The story begins with the dying Mr. Dashwood asking his son John, the fruit of a first marriage, to take care of his second family. He agrees, but when his father has already died he shows that he is a wreck when his despiteful, posh wife emotionally manipulates him into not helping them at all. The four women, Mrs.Dashwood widow and mother of Elinor (Emma Thompson), Marianne (Kate Winslet) and Margaret, who have enjoyed a spoiled life, are left without money (since they are not allowed to work at the time, at least not at any decent job) and without a house, since the property becomes the property of John and his wife Fanny, who is a snobby snake.
Elinor and Marianne are the protagonists of the film, their romances and heartbreaks, and how they face the change of life are the central axis of this story; although both are very close, they could not be more different. The title has been chosen to describe what the personality of each one of them values most.

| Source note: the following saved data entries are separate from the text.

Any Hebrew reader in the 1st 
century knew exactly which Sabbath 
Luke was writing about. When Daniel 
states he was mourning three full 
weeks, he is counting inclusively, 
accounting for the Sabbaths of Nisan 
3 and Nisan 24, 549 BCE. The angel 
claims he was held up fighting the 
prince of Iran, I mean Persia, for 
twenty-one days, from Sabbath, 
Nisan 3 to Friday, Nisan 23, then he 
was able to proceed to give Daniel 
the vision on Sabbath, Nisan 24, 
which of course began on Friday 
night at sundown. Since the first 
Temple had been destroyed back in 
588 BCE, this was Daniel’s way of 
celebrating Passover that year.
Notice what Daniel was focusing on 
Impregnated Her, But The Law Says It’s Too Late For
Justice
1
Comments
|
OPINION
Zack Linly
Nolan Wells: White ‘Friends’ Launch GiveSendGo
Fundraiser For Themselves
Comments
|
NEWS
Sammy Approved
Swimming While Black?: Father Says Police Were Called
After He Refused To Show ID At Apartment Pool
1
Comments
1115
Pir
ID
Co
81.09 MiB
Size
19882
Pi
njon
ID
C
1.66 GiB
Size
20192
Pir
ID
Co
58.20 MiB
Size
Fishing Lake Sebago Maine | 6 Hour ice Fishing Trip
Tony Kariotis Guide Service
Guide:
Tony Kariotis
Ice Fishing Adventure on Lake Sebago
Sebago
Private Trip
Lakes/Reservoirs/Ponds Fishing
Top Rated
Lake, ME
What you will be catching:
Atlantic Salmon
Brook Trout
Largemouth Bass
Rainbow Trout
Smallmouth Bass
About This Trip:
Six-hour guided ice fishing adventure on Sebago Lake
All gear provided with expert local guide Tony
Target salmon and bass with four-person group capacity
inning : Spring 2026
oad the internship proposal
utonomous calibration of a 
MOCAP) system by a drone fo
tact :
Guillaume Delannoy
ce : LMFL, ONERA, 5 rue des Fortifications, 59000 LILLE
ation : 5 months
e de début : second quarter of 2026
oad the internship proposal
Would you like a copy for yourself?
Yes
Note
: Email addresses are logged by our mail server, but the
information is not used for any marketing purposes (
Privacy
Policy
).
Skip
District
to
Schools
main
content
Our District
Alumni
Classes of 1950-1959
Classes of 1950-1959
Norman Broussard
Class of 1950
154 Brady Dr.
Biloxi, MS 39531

Elinor is a woman who uses her mind to calm her heart and do what is right. Considering how oppressive this era is for human nature, this character shows great mental strength to keep her, and her family, afloat. Much of this strength is to maintain the social decorum that was necessary in the social context in which the action takes place. The poor woman is repressing all the sadness, all the displeasure that is coming to her in lifeā¦ although well, this type of behavior tends to lead to the person or to exploit or somatize and make her sick.
Marianne is the opposite; she is passionate, in general she represents the rest of her family, clearly, both her mother and her younger sister are passionate like her, but personally I think she takes the medal. She is incapable of concealing any feeling, she is incapable of having her body subjected by the mind to social decorum; her heart beats with passion, with fire, making it impossible for her not to respond to it.